At the beginning of the year, we started out with some tough reading. We read excerpts of the Debating the Canon. I have never read something quite that challenging before in my life. It took us days to read because of constant analysis that we did in order to understand what was going on. A canon a collection of books that is necessary to be read in order to gain a full understanding of the topic at hand. Our entire year so far has been spent reading canonical books from British literature, in order to help us gain a solid understanding of what British literature really is.
            The first book that we read was the dystopian novel, 1984 by George Orwell. Orwell was writing in 1948 during the aftermath of World War II. Europe during this time was in shambles. Country borders were being re-drawn, and the entire place was in poverty. In this novel he shows us the value of being mindful and how important language really is. In the novel, there were two main concepts that I applied to real life. There was Newspeak, where they basically took all the meaning out of words. They did this in order to remove all thought from everything, which leads to the next concept of “thoughtcrime”. Thoughtcrime is the idea of all thought contrary to exactly what the Party wanted you to think being illegal.  And this was enforced by the party being able read you thoughts through telescreens. The reason that they had newspeak was to remove all thought from speaking and basically living in order to make thoughtcrime impossible. I related this all to real life through connecting this to what the status of freedom of speech in America is like and sort of talking about it in relation to the conditions described in 1984 through a project. From here we moved to the Medieval Ages.

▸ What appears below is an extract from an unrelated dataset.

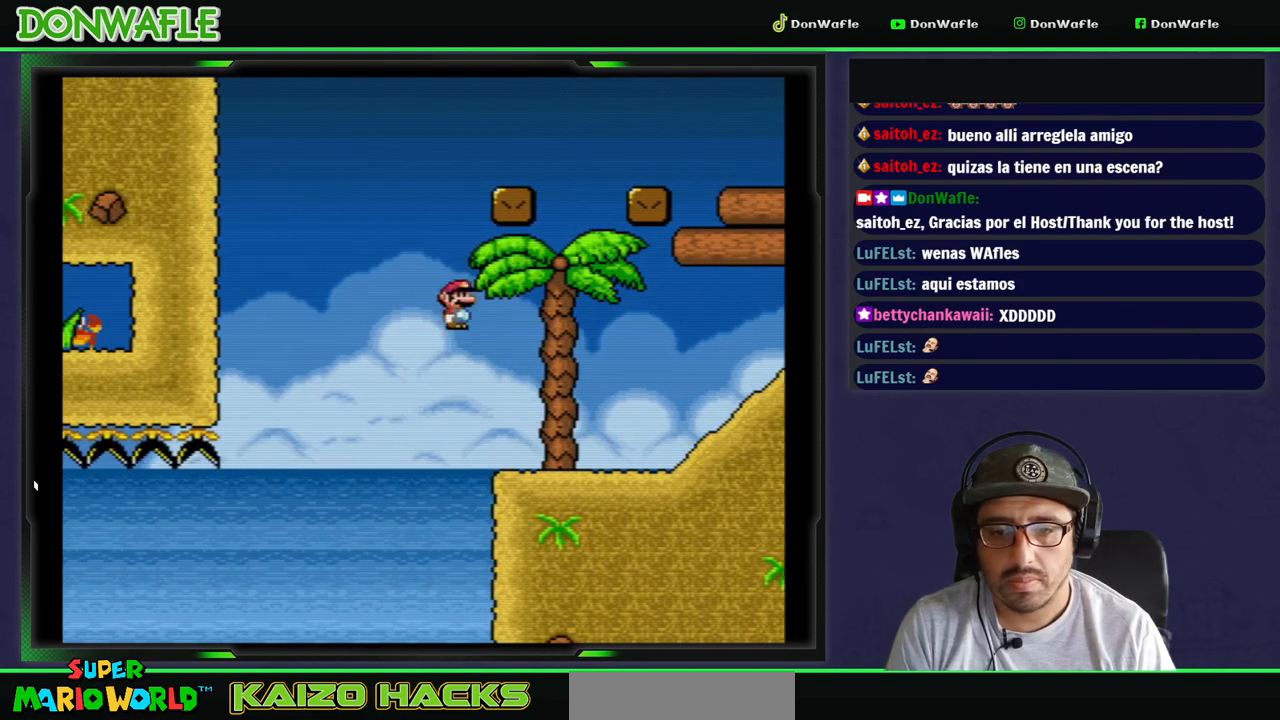
{"dt_ms": 500, "buttons": ["B", "Y", "DPAD_RIGHT"], "events": []}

            The Medieval ages were a mess. It was a dangerous time full of monotony and repetition. People lived under the feudal system where there was a king, but he did not directly rule the people. They ruled the lords, the lords ruled people that ruled people that ruled them. The literature back then was broken up into a few categories. There were no novels however. In the Canterbury tales it provides the most accurate description of life in the late middle ages in a piece out of that time. Many stories were told orally therefore the written version sounds a little odd. Life was dangerous and it was risky to travel. But people found things to do. They told stories that were very entertaining to them.